Yoğurt sütten daha az mı gaz yapar?  
Evet yoğurt sütten daha az gaz yapabilir. Nedeni şu: Süt ürünlerindeki süt şekeri laktozu sindirebilmeniz için LAKTAZ enzimine ihtiyacınız var. Bu enzime yeterince sahip olmadığınızda laktoz parçalanıp hazmedilemez, kalın bağırsaklarda probiyotik bakteriler tarafından parçalanır ve aşırı gaza sebep olur.
Yoğurt haline gelen sütte bu olasılık çok azdır.

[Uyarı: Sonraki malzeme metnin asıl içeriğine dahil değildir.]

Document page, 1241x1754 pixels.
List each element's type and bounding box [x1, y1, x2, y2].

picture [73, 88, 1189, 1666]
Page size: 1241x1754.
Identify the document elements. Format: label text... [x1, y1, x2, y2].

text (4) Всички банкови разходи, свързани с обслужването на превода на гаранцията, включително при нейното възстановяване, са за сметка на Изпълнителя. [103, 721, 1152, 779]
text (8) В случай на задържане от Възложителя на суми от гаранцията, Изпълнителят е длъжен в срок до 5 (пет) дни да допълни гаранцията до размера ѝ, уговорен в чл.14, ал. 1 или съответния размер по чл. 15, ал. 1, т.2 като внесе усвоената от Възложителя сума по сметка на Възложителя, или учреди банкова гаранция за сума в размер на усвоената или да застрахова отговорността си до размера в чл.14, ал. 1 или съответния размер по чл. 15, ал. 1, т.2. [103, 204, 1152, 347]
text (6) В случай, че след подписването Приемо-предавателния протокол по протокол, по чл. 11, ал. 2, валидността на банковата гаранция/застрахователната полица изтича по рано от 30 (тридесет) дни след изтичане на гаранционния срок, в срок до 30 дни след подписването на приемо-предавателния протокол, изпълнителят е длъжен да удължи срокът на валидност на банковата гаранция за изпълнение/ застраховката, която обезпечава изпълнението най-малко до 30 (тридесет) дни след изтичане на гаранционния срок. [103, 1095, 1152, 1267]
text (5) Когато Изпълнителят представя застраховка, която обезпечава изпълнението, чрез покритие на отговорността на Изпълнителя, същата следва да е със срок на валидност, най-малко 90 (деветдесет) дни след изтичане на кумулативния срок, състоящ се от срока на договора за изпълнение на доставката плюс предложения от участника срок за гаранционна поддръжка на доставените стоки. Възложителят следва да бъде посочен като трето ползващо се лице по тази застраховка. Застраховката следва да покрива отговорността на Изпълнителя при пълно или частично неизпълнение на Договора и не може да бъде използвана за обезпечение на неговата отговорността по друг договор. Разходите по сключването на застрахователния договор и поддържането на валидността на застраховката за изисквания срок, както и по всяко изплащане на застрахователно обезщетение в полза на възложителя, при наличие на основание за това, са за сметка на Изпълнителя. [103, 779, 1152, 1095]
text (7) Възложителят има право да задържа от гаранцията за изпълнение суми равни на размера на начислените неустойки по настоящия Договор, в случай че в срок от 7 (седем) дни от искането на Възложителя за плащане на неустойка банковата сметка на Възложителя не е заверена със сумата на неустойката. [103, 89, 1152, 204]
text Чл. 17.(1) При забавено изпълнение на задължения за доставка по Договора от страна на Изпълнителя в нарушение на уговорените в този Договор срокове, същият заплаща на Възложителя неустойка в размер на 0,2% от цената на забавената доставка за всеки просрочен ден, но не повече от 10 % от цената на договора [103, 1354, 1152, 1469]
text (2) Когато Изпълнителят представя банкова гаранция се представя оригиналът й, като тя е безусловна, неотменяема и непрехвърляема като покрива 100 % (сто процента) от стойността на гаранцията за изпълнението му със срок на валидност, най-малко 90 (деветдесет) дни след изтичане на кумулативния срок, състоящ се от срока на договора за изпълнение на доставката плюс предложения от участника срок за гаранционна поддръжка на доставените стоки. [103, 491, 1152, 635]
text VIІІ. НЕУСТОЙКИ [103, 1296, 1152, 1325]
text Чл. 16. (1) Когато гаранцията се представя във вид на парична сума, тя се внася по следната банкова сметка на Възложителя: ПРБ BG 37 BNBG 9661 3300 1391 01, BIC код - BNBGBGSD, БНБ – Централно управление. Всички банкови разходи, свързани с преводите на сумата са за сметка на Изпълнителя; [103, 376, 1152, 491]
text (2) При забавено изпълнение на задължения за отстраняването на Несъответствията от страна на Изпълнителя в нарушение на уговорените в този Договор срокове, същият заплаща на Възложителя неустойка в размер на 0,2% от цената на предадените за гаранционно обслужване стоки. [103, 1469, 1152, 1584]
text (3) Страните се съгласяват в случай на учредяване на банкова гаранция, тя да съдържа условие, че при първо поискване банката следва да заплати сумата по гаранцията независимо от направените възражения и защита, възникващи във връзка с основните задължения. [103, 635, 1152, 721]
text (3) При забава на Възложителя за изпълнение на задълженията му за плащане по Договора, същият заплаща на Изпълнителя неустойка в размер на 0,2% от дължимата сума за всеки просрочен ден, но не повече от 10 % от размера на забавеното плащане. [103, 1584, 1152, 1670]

Zira yoğurt mayasındaki probiyotik bakteriler mayalanma sürecinde sütteki laktozu sizin için (!) sindirirler ve yoğurdu “laktoz oranı düşük” bir ürün haline getirirler. Laktoz intoleransınız varsa sütü değil, yoğurdu tercih edin.

 

BANA GÖRE

Açık süt mü, kutu sütü mü?
Açık süt kullanımı artıyor ve bunun farklı nedenleri var. Birincisi açık süt kullanımını teşvik eden bazı sağlık uzmanlarının sayısının artması. Onlara göre açık süt yani sokak satıcılarından temin edilen süt vitamin, mineral ve probiyotik güç bakımından kutu sütlerine oranla daha zengin.
İkinci nedense kutu süt üreticilerinin (endüstriyel süt üreticilerinin) ürünlerini yeteri kadar savunmamaları. Ben kendi adıma evime açık süt sokmam. Sokaktan sokak sütü satın almam. Kaynağını bilmediğim süt ya da süt ürününden korkarım.
Çünkü bunların içinde sağlığa zararlı bazı mikropların (bunların içinde tifo, burusella, dizanteri gibi çok tehlikeli olanları da var), nişasta, karbonat, çamaşır sodası, antibiyotik gibi zararlı kimyasalların bulunma ihtimallerinin daha fazla olduğunu düşünürüm.
Ayrıca bu zararlı maddelerin hiçbirisinin sütü kaynatarak yok olmayacağını da bilirim. Mümkünse pastörize süt veya süt ürünü kullanırım. Onu bulamadığım zaman da UHT yöntemiyle mikroplarından arındırılmış süt ve süt ürünlerini tercih ederim. Özeti şudur: Kovalarda, su bidonlarında ya da başka güvenliği kuşkulu kaplarda satılan, hangi koşullarda üretildiği, bekletildiği ve içine ne katıldığı belli olmayan açık sütleri değil, daha güvenli olan kapalı sütleri tercih etmekte fayda var.